When I was 4, I thought that being an astronaut would be the coolest thing ever. For me, becoming an astronaut didn’t seem that unrealistic; especially since my mom let me know that I had a cousin who was aspiring to be an astronaut.
However, that interest was soon taken over by my desire to be an author and illustrator. Jan Brett had my dream job. As I got older, I learned that writing is more fun than drawing; I would probably just want to stick with being an author.
Then for some reason in about seventh grade, I got convinced that I needed to become an agricultural scientist. Sure, I wanted to be a writer, but I was pressured into believing that I needed a backup field. Agricultural science seemed like the most reasonable field of science for me to go into because my parents are in it, and it was not in the medical field. Really, I can’t even hear someone describe an injury without cringing.
Eighth grade rolled around, and I realized that I hated even hearing about plant diseases. However, nanotechnology sounded cool and interesting. I thought that would be what I went into, but then I realized chemical engineering was basically the same thing but with more chemistry.
I like chemistry, so I thought that would be good to go into.
It was ninth grade when I started to see my love for different places and world events grow. However, I still felt pressured to be a scientist of some sort. The plan to become a chemical engineer still existed.
Then it came to my mind that out of all the subjects I do, math interests me the least. I’m decent at it, but I didn’t want to spend the rest of my life doing something I didn’t love.
So I came up with a new career plan: environmental chemist. This option, besides what I want to be now, was by far the smartest thing I had come up with. Working with chemistry and the environment would probably the best field for me in science.

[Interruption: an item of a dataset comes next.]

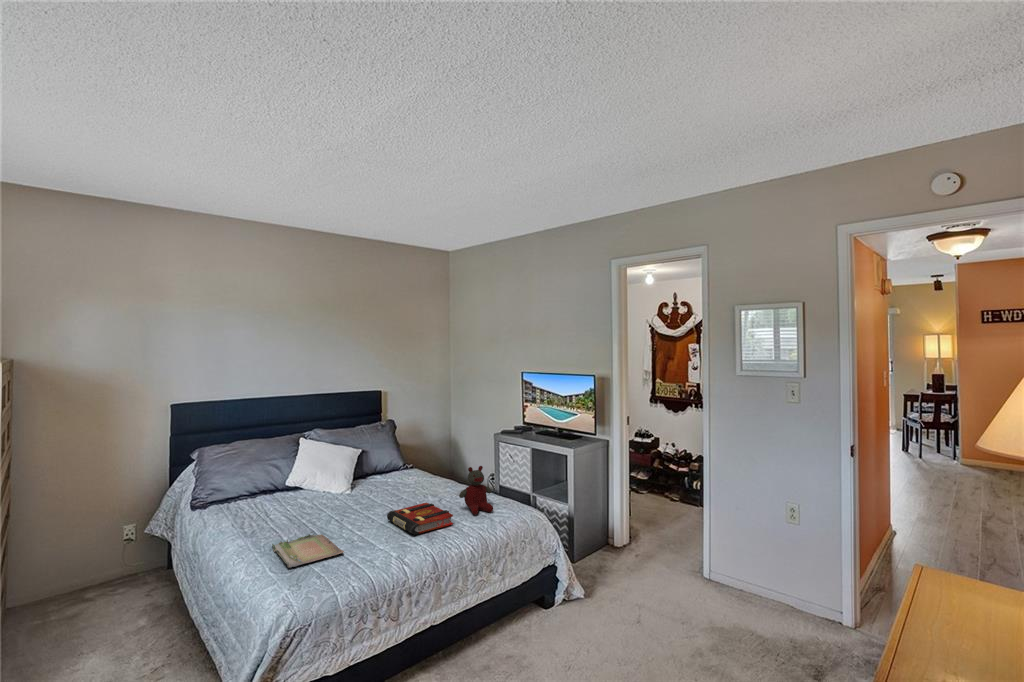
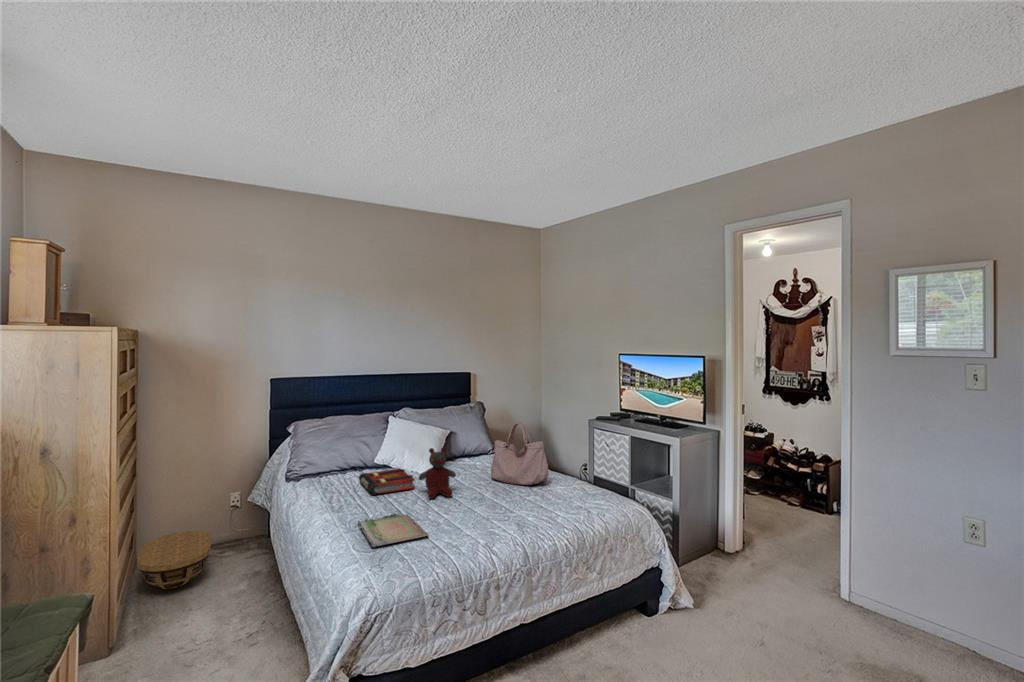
handbag: none [403,440,457,499] -> present [491,422,548,485]
stuffed bear: present [459,466,493,515] -> present [419,447,456,499]
book: present [387,503,453,535] -> present [359,468,415,495]
basket: none [17,569,105,633] -> present [137,531,211,589]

By this point, my interest in international affairs was becoming evident to those around me. It’s always been there, but I realized that I could maybe do it as a job.
For me, it’s perfect because it involves lots of perspective and thinking with ideas. When I read through my dad’s copy of Foreign Policy magazine, this choice was a sealed deal in my mind. I was going to major in International Relations or a related field.
In my mind, I still felt I should double major and do science as my main thing. That possibility soon went away because I am way too passionate about international relations to need to have a backup plan.
Recently at my school there’s been a lot of focus on what we do after we graduate. Most of us haven’t thought it through.
When many kids my grade do think about it, we’re pressured. The big jobs are all in health care, business, engineering and law. These jobs are important, but they’re not the only ones.
Many times these jobs seem like the only options because when have we ever been told about other different fields you can go into outside of these four? We haven’t. Most people my age have no clue what international relations even is.
These decisions that we make now may not be permanent, but they will affect where we go to college. Where we go to college has a huge influence on our life path.
Don’t pressure someone into a field. Don’t let someone pressure you into a career path you don’t want.
If you are deciding your field or career, do what you love but make sure that you can get a job. Don’t trick yourself into doing something that seems practical but you don’t like, and don’t major in something that has no available jobs.
In either case you’ll be upset; whether you’re hating your job or driving a taxi when you have a doctorate degree.
I don’t know how I could ever possibly love being an agricultural scientist. I am aware, however, that if you get me talking on anything international, I won’t stop talking.
Holly McCamant is a sophomore at Frazee-Vergas High School.